Reprograming factors, OKSM
Recently, short-term in vivo transgene induction of reprogramming factors OCT3/4, SOX2, KLF4, and C-MYC (OKSM) for less than a week generated partial reprograming, rejuvenated senescent organs, and extended mouse lifespans [1]. Transgenic expression of OSKM in vivo improves recovery from metabolic disease and muscle injury in older wild-type mice. Partial reprogramming may, lead to rejuvenating effects in different tissues, such as the kidney and skin [45]. The rejuvenating effects were associated with reduced expression of genes involved in inflammation, senescence and stress response pathways. Mechanistically, epigenetic chromatin remodeling occurs during shorter term OKSM treatment which coincides with anti-aging. But, long term transgene expression by adenoviruses may cause tumorgenesis [45].
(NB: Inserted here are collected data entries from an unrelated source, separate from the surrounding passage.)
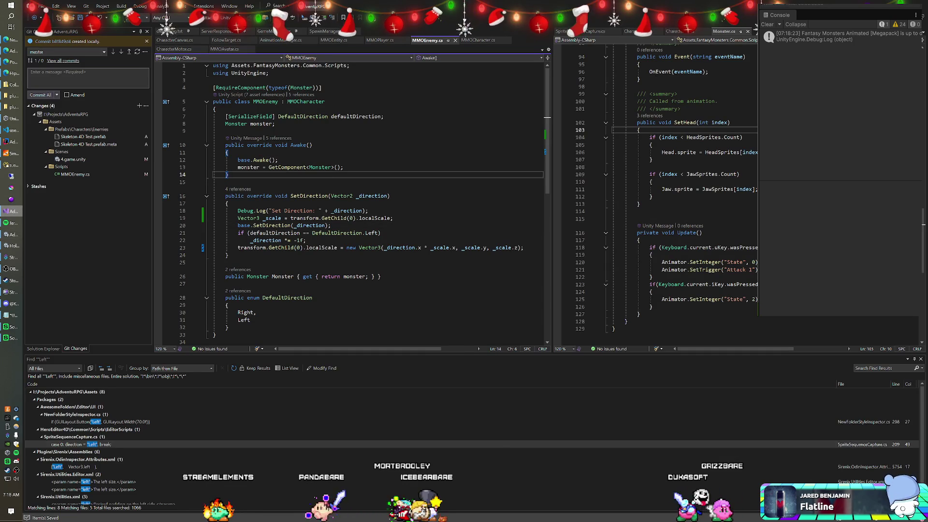
Search the solution for '= 0.5f' and open the var mx = 0.5f match in CharacterSetup.cs.
key(ctrl+shift+f)
text(.5f)
key(Return)
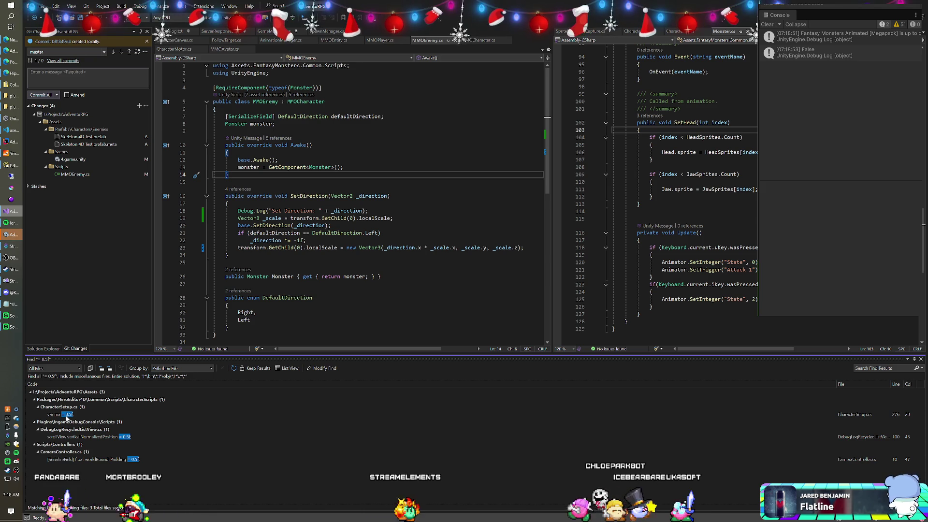
double_click(66, 415)
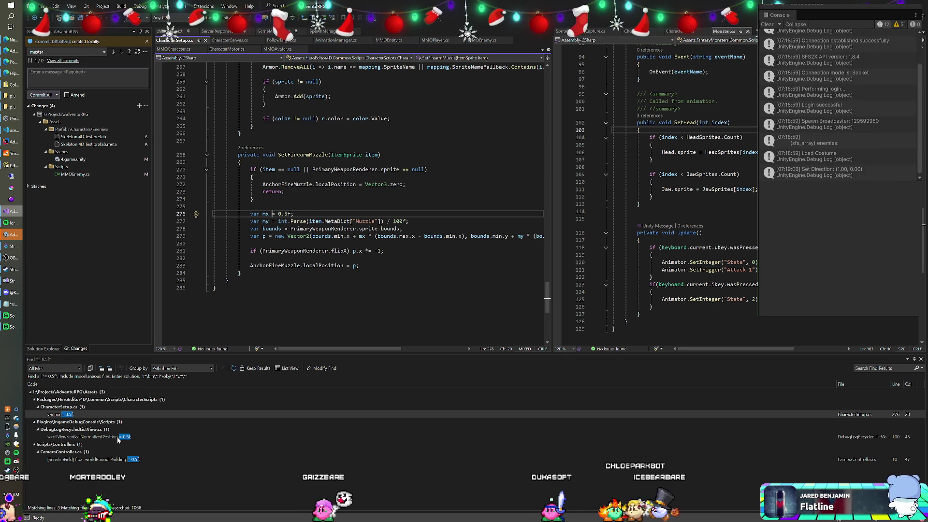
key(alt+Tab)
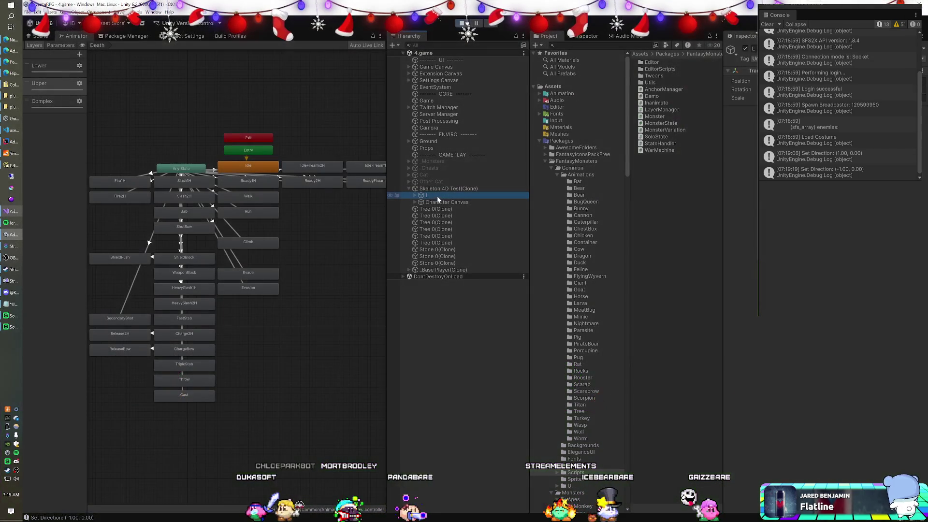
Select Skeleton 4D Test(Clone) and open its Walk state's WalkU clip in the Animation window.
click(437, 189)
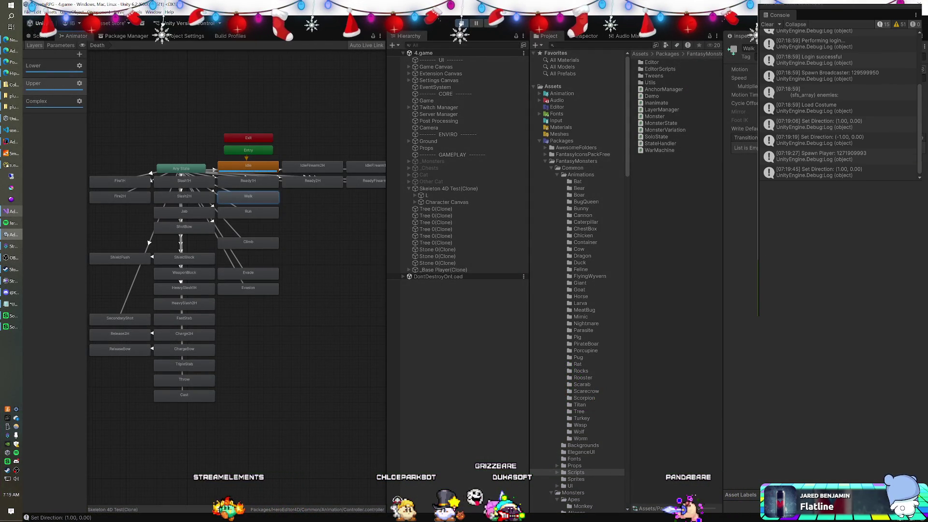
click(744, 69)
click(655, 191)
Indeed, a recent study showed that in vivo expression of OKSM transgenes caused murine heart cell regeneration [2]. Short-term expression of OKSM did not cause cancer but was sufficient to induce cell replication and rejuvenation. However, long term treatment of OKSM, as with adenoviral expression, elicited cancer like transformation. Thus, to rejuvenate senescent myocytes and expand their number after a cardiac infarct, adult myocytes may need to be taken backwards to a primitive replicative state driven by stem cell factors for short term expression. Avoidance of long term expression from viral vectors provide a strong rationale of the use of synthetic mode RNA for short term transfections into cardiac myocytes.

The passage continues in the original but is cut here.